Bismillahirrahmanirrahim
MU'CİZÂT-I AHMEDİYE (asm)
...
ALTINCI REŞHA
İşte, o zât, bir saadet-i ebediyenin muhbiri, müjdecisi, bir rahmet-i bînihâyenin kâşifi ve ilâncısı ve saltanat-ı Rububiyetin mehâsininin dellâlı, seyircisi ve künûz-u esmâ-i İlâhiyenin keşşâfı, göstericisi olduğundan, böyle baksan—yani ubûdiyeti cihetiyle—onu bir misal-i muhabbet, bir timsal-i rahmet, bir şeref-i insaniyet, en nuranî bir semere-i şecere-i hilkat göreceksin.
Şöyle baksan -yani risaleti cihetiyle- bir burhan-ı hak, bir sirac-ı hakikat, bir şems-i hidayet, bir vesile-i saadet görürsün.
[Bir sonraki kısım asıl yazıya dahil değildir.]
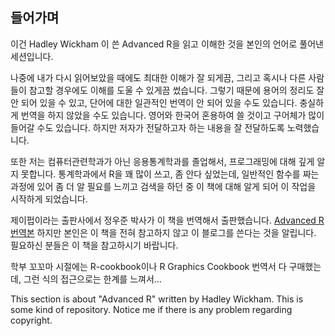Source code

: 들어가며
--------

이건 Hadley Wickham 이 쓴 Advanced R을 읽고 이해한 것을 본인의 언어로 풀어낸 세션입니다.

나중에 내가 다시 읽어보았을 때에도 최대한 이해가 잘 되게끔, 그리고 혹시나 다른 사람들이 참고할 경우에도 이해를 도울 수 있게끔 썼습니다. 그렇기 때문에 용어의 정리도 잘 안 되어 있을 수 있고, 단어에 대한 일관적인 번역이 안 되어 있을 수도 있습니다. 충실하게 번역을 하지 않았을 수도 있습니다. 영어와 한국어 혼용하여 쓸 것이고 구어체가 많이 들어갈 수도 있습니다. 하지만 저자가 전달하고자 하는 내용을 잘 전달하도록 노력했습니다.

또한 저는 컴퓨터관련학과가 아닌 응용통계학과를 졸업해서, 프로그래밍에 대해 깊게 알지 못합니다. 통계학과에서 R을 꽤 많이 쓰고, 좀 안다 싶었는데, 일반적인 함수를 짜는 과정에 있어 좀 더 알 필요를 느끼고 검색을 하던 중 이 책에 대해 알게 되어 이 작업을 시작하게 되었습니다.

제이펍이라는 출판사에서 정우준 박사가 이 책을 번역해서 출판했습니다. [Advanced R 번역본](http://item.gmarket.co.kr/Item?goodscode=1371028995&pos_shop_cd=SH&pos_class_cd=111111111&pos_class_kind=T&keyword_order=advanced+r&keyword_seqno=18288091601&search_keyword=advanced+r) 하지만 본인은 이 책을 전혀 참고하지 않고 이 블로그를 쓴다는 것을 알립니다. 필요하신 분들은 이 책을 참고하시기 바랍니다.

학부 꼬꼬마 시절에는 R-cookbook이나 R Graphics Cookbook 번역서 다 구매했는데, 그런 식의 접근으로는 한계를 느껴서...

This section is about "Advanced R" written by Hadley Wickham. This is some kind of repository. Notice me if there is any problem regarding copyright.

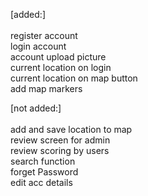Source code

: [added:]
<br>
<br>
register account<br>
login account<br>
account upload picture<br>
current location on login<br>
current location on map button<br>
add map markers<br>


[not added:]
<br>
<br>
add and save location to map<br>
review screen for admin<br>
review scoring by users<br>
search function<br>
forget Password<br>
edit acc details<br>


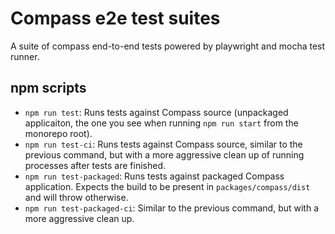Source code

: # Compass e2e test suites

A suite of compass end-to-end tests powered by playwright and mocha test runner.

## npm scripts

- `npm run test`: Runs tests against Compass source (unpackaged applicaiton, the one you see when running `npm run start` from the monorepo root).
- `npm run test-ci`: Runs tests against Compass source, similar to the previous command, but with a more aggressive clean up of running processes after tests are finished.
- `npm run test-packaged`: Runs tests against packaged Compass application. Expects the build to be present in `packages/compass/dist` and will throw otherwise.
- `npm run test-packaged-ci`: Similar to the previous command, but with a more aggressive clean up.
İşte, bak: Nasıl berk-i hâtıf gibi, onun nuru şarktan garbı tuttu. Ve nısf-ı arz ve hums-u beşer, onun hediye-i hidayetini kabul edip hırz-ı can etti.
Bizim nefis ve şeytanımıza ne oluyor ki, böyle bir zâtın bütün dâvâlarının esası olan لاَ اِلٰهَ اِلاَّ اللهُ 1 'ı, bütün meratibiyle beraber kabul etmesin?
Dipnot-1: "Allah'tan başka ilâh yoktur." Saffât Sûresi, 37:35; Muhammed Sûresi, 47:19.